- WORK REQUEST -
Convert the lines starting at the one that contains "请，还存在个人信息泄露的风险。" and ending at the one that contains "平台客服，明确表达注销意愿。记得选择人工客" into a Markdown table with the columns Row and Line, skipping any blank lines.

Data entries:
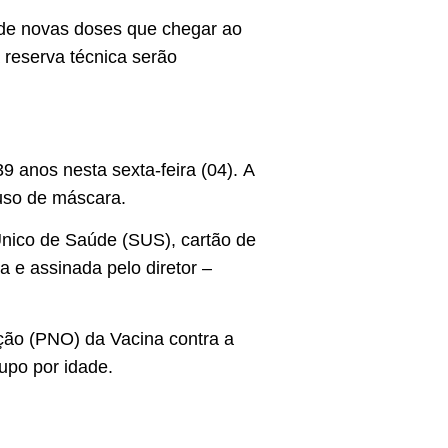
 de novas doses que chegar ao
 reserva técnica serão
9 anos nesta sexta-feira (04). A
 uso de máscara.
Único de Saúde (SUS), cartão de
 e assinada pelo diretor –
ação (PNO) da Vacina contra a
upo por idade.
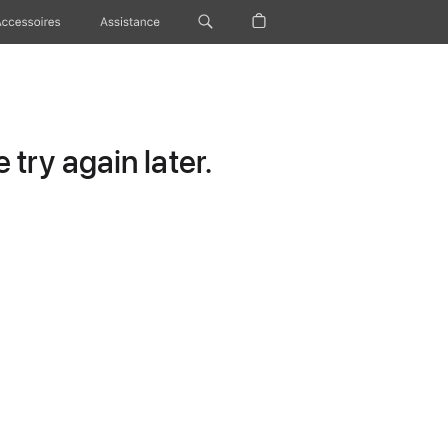
Accessoires
Assistance
try again later.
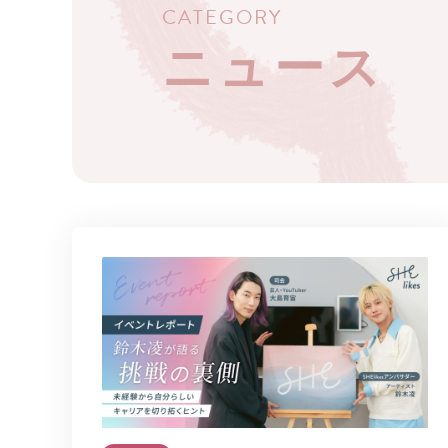
CATEGORY
ニュース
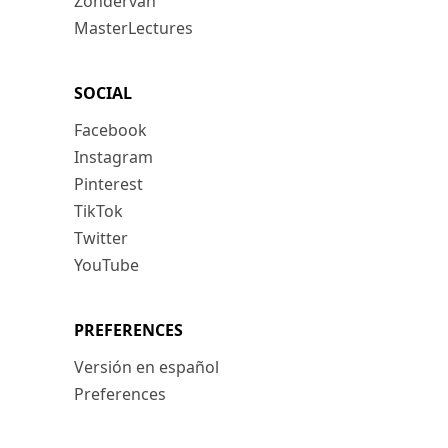
Zondervan
MasterLectures
SOCIAL
Facebook
Instagram
Pinterest
TikTok
Twitter
YouTube
PREFERENCES
Versión en español
Preferences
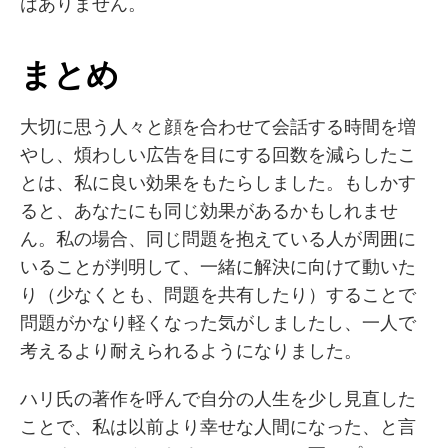
はありません。
まとめ
大切に思う人々と顔を合わせて会話する時間を増
やし、煩わしい広告を目にする回数を減らしたこ
とは、私に良い効果をもたらしました。もしかす
ると、あなたにも同じ効果があるかもしれませ
ん。私の場合、同じ問題を抱えている人が周囲に
いることが判明して、一緒に解決に向けて動いた
り（少なくとも、問題を共有したり）することで
問題がかなり軽くなった気がしましたし、一人で
考えるより耐えられるようになりました。
ハリ氏の著作を呼んで自分の人生を少し見直した
ことで、私は以前より幸せな人間になった、と言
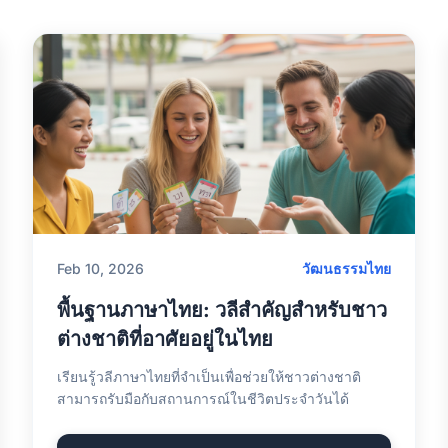
Feb 10, 2026
วัฒนธรรมไทย
พื้นฐานภาษาไทย: วลีสำคัญสำหรับชาว
ต่างชาติที่อาศัยอยู่ในไทย
เรียนรู้วลีภาษาไทยที่จำเป็นเพื่อช่วยให้ชาวต่างชาติ
สามารถรับมือกับสถานการณ์ในชีวิตประจำวันได้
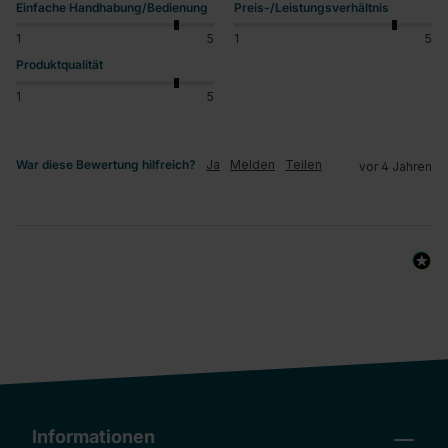
Einfache Handhabung/Bedienung
Preis-/Leistungsverhältnis
1
5
1
5
Produktqualität
1
5
War diese Bewertung hilfreich?
Ja
Melden
Teilen
vor 4 Jahren
Informationen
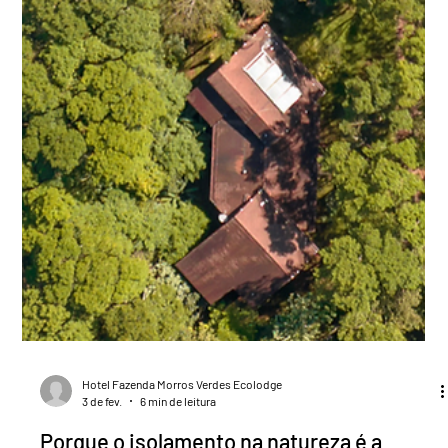
Hotel Fazenda Morros Verdes Ecolodge
3 de fev.
6 min de leitura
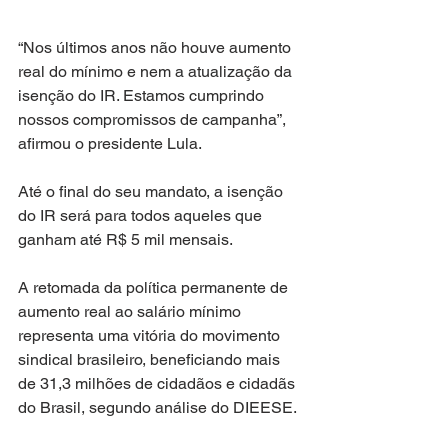
“Nos últimos anos não houve aumento 
real do mínimo e nem a atualização da 
isenção do IR. Estamos cumprindo 
nossos compromissos de campanha”, 
afirmou o presidente Lula.
Até o final do seu mandato, a isenção 
do IR será para todos aqueles que 
ganham até R$ 5 mil mensais.
A retomada da política permanente de 
aumento real ao salário mínimo 
representa uma vitória do movimento 
sindical brasileiro, beneficiando mais 
de 31,3 milhões de cidadãos e cidadãs 
do Brasil, segundo análise do DIEESE. 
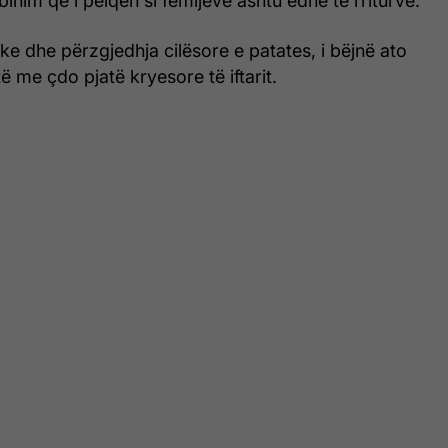
inim që i pëlqen si fëmijëve ashtu edhe të rriturve.
ike dhe përzgjedhja cilësore e patates, i bëjnë ato
ë me çdo pjatë kryesore të iftarit.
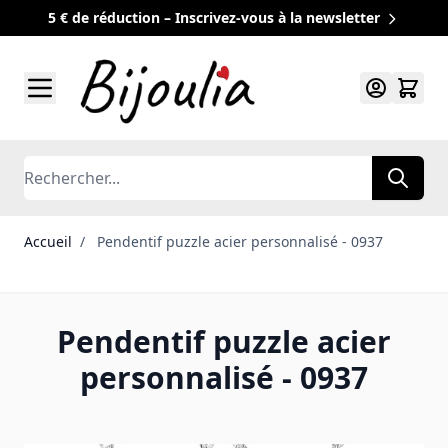
5 € de réduction – Inscrivez-vous à la newsletter
Allez au contenu
Rechercher
Accueil
/
Pendentif puzzle acier personnalisé - 0937
Pendentif puzzle acier
personnalisé - 0937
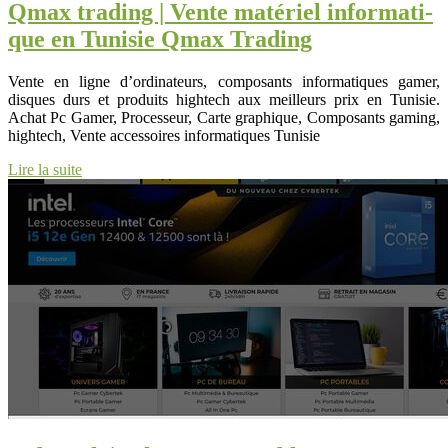
Qmax trading | Vente matériel infor­mati­
que en Tunisie Qmax Trading
Vente en ligne d’ordinateurs, composants informatiques gamer,
disques durs et produits hightech aux meilleurs prix en Tunisie.
Achat Pc Gamer, Processeur, Carte graphique, Composants gaming,
hightech, Vente accessoires informatiques Tunisie
Lire la suite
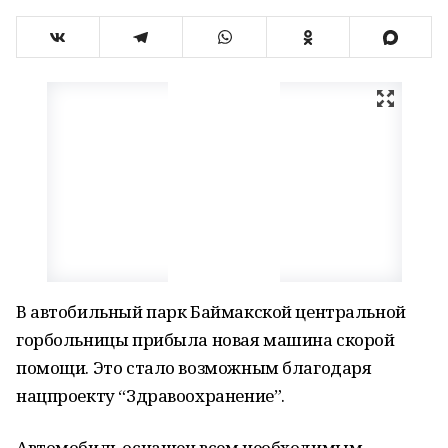
В автобильный парк Баймакской центральной
горбольницы прибыла новая машина скорой
помощи. Это стало возможным благодаря
нацпроекту “Здравоохранение”.
Автомобиль оснащен всем необходимым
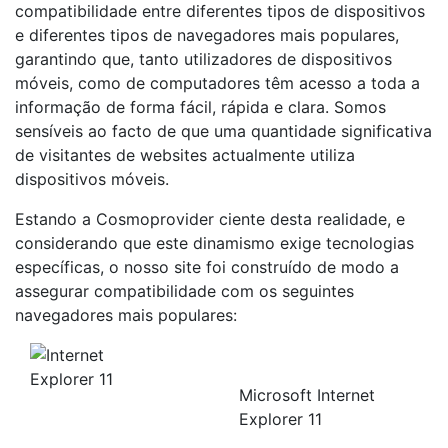
compatibilidade entre diferentes tipos de dispositivos
e diferentes tipos de navegadores mais populares,
garantindo que, tanto utilizadores de dispositivos
móveis, como de computadores têm acesso a toda a
informação de forma fácil, rápida e clara. Somos
sensíveis ao facto de que uma quantidade significativa
de visitantes de websites actualmente utiliza
dispositivos móveis.
Estando a Cosmoprovider ciente desta realidade, e
considerando que este dinamismo exige tecnologias
específicas, o nosso site foi construído de modo a
assegurar compatibilidade com os seguintes
navegadores mais populares:
Microsoft Internet
Explorer 11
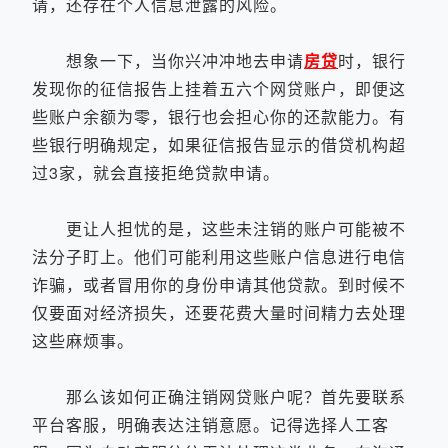
请，还存在个人信息泄露的风险。
想象一下，当你兴冲冲地去申请
房贷
时，银行
发现你的征信报告上挂着五六个网贷账户，即便这
些账户余额为零，银行也会担心你的还款能力。有
些银行明确规定，如果征信报告显示的借贷机构超
过3家，就会直接拒绝贷款申请。
更让人担忧的是，这些未注销的账户可能被不
法分子盯上。他们可能利用这些账户信息进行电信
诈骗，或者冒用你的身份申请其他贷款。到时候不
仅要面对经济损失，还要花费大量时间精力去处理
这些麻烦事。
那么该如何正确注销网贷账户呢？首先要联系
平台客服，明确表达注销意愿。记得选择人工客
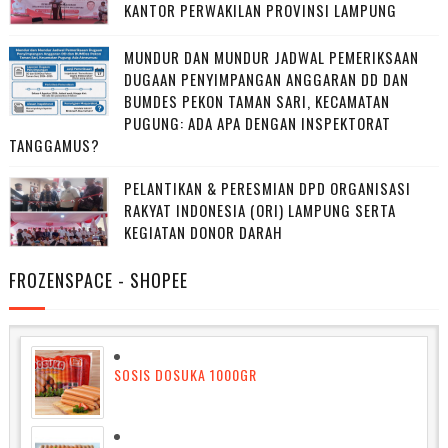
KANTOR PERWAKILAN PROVINSI LAMPUNG
MUNDUR DAN MUNDUR JADWAL PEMERIKSAAN
DUGAAN PENYIMPANGAN ANGGARAN DD DAN
BUMDES PEKON TAMAN SARI, KECAMATAN
PUGUNG: ADA APA DENGAN INSPEKTORAT
TANGGAMUS?
PELANTIKAN & PERESMIAN DPD ORGANISASI
RAKYAT INDONESIA (ORI) LAMPUNG SERTA
KEGIATAN DONOR DARAH
FROZENSPACE - SHOPEE
SOSIS DOSUKA 1000GR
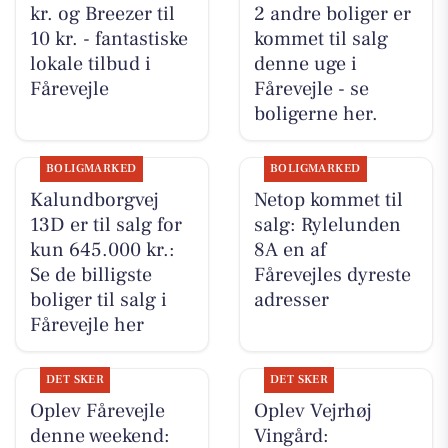
kr. og Breezer til
2 andre boliger er
10 kr. - fantastiske
kommet til salg
lokale tilbud i
denne uge i
Fårevejle
Fårevejle - se
boligerne her.
BOLIGMARKED
BOLIGMARKED
Kalundborgvej
Netop kommet til
13D er til salg for
salg: Rylelunden
kun 645.000 kr.:
8A en af
Se de billigste
Fårevejles dyreste
boliger til salg i
adresser
Fårevejle her
DET SKER
DET SKER
Oplev Fårevejle
Oplev Vejrhøj
denne weekend:
Vingård:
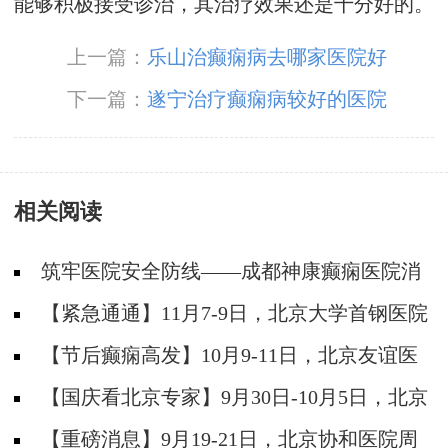
能够积极接受诊治，其治疗效果还是十分好的。
上一篇：
乐山治癫痫病去哪家医院好
下一篇：
遂宁治疗癫痫病较好的医院
相关阅读
筑牢医院安全防线——成都神康癫痫医院消
防安全培训纪实
【紧急通通】11月7-9日，北京大学首钢医院
神经内科胡颖教授亲临成都会诊，破解癫痫疑难
【节后癫痫高发】10月9-11日，北京友谊医
院陈葵博士免费会诊+治疗援助，破解癫痫难
【国庆看北京专家】9月30日-10月5日，北京
题！
天坛&首钢医院两大专家蓉城亲诊+癫痫大额救
【重磅消息】9月19-21日，北京协和医院周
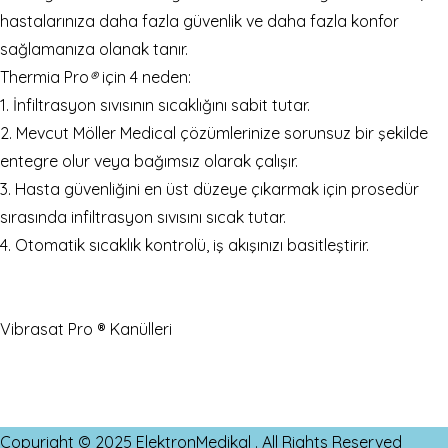
hastalarınıza daha fazla güvenlik ve daha fazla konfor
sağlamanıza olanak tanır.
Thermia Pro
®
için 4 neden:
1. İnfiltrasyon sıvısının sıcaklığını sabit tutar.
2. Mevcut Möller Medical çözümlerinize sorunsuz bir şekilde
entegre olur veya bağımsız olarak çalışır.
3. Hasta güvenliğini en üst düzeye çıkarmak için prosedür
sırasında infiltrasyon sıvısını sıcak tutar.
4. Otomatik sıcaklık kontrolü, iş akışınızı basitleştirir.
Vibrasat Pro ® Kanülleri
Copyright © 2025
ElektronMedikal
. All Rights Reserved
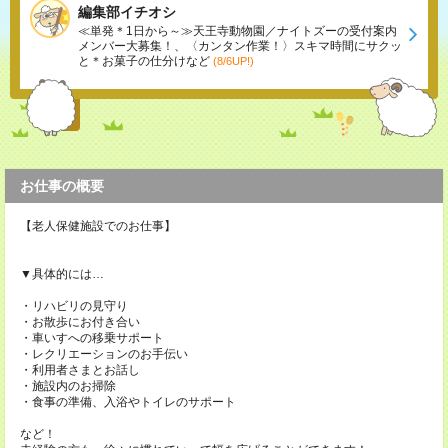
編集部イチオシ
≪単発＊1日から～≫天王寺動物園／ナイトズーの受付案内
メンバー大募集！、〈カンタン作業！〉スキマ時間にサクッ
と＊お菓子の仕分けなど
(8/6UP!)
お仕事の概要
【老人保健施設でのお仕事】
▼具体的には…
・リハビリの見守り
・お散歩にお付き合い
・車いすへの移乗サポート
・レクリエーションのお手伝い
・利用者さまとお話し
・施設内のお掃除
・食事の準備、入浴やトイレのサポート
など！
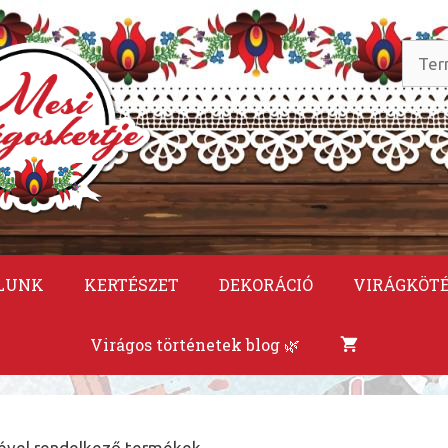
Keres
a
követ
LUNK
KERTÉSZET
DEKORÁCIÓ
VIRÁGKÖT
Virágos történetek blog 🌿
kével rendelkező termékek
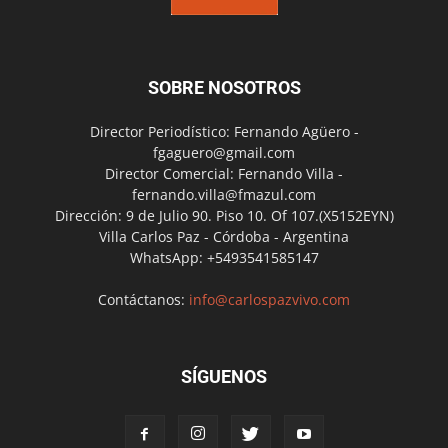
SOBRE NOSOTROS
Director Periodístico: Fernando Agüero -
fgaguero@gmail.com
Director Comercial: Fernando Villa -
fernando.villa@fmazul.com
Dirección: 9 de Julio 90. Piso 10. Of 107.(X5152EYN)
Villa Carlos Paz - Córdoba - Argentina
WhatsApp: +5493541585147
Contáctanos:
info@carlospazvivo.com
SÍGUENOS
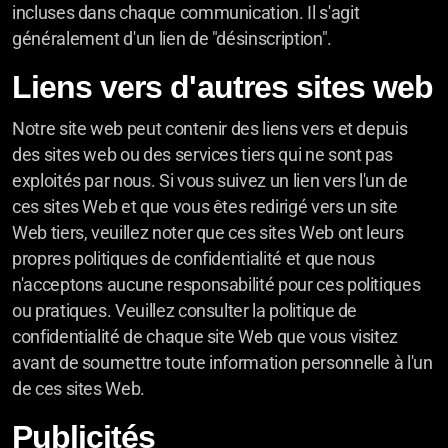
incluses dans chaque communication. Il s'agit
généralement d'un lien de "désinscription".
Liens vers d'autres sites web
Notre site web peut contenir des liens vers et depuis
des sites web ou des services tiers qui ne sont pas
exploités par nous. Si vous suivez un lien vers l'un de
ces sites Web et que vous êtes redirigé vers un site
Web tiers, veuillez noter que ces sites Web ont leurs
propres politiques de confidentialité et que nous
n'acceptons aucune responsabilité pour ces politiques
ou pratiques. Veuillez consulter la politique de
confidentialité de chaque site Web que vous visitez
avant de soumettre toute information personnelle à l'un
de ces sites Web.
Publicités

- EXERCISE RESULT -
| Row | Line |
|---|---|
| 1 | 请，还存在个人信息泄露的风险。 |
| 2 | 想象一下，当你兴冲冲地去申请 |
| 3 | 房贷 |
| 4 | 时，银行 |
| 5 | 发现你的征信报告上挂着五六个网贷账户，即便这 |
| 6 | 些账户余额为零，银行也会担心你的还款能力。有 |
| 7 | 些银行明确规定，如果征信报告显示的借贷机构超 |
| 8 | 过3家，就会直接拒绝贷款申请。 |
| 9 | 更让人担忧的是，这些未注销的账户可能被不 |
| 10 | 法分子盯上。他们可能利用这些账户信息进行电信 |
| 11 | 诈骗，或者冒用你的身份申请其他贷款。到时候不 |
| 12 | 仅要面对经济损失，还要花费大量时间精力去处理 |
| 13 | 这些麻烦事。 |
| 14 | 那么该如何正确注销网贷账户呢？首先要联系 |
| 15 | 平台客服，明确表达注销意愿。记得选择人工客 |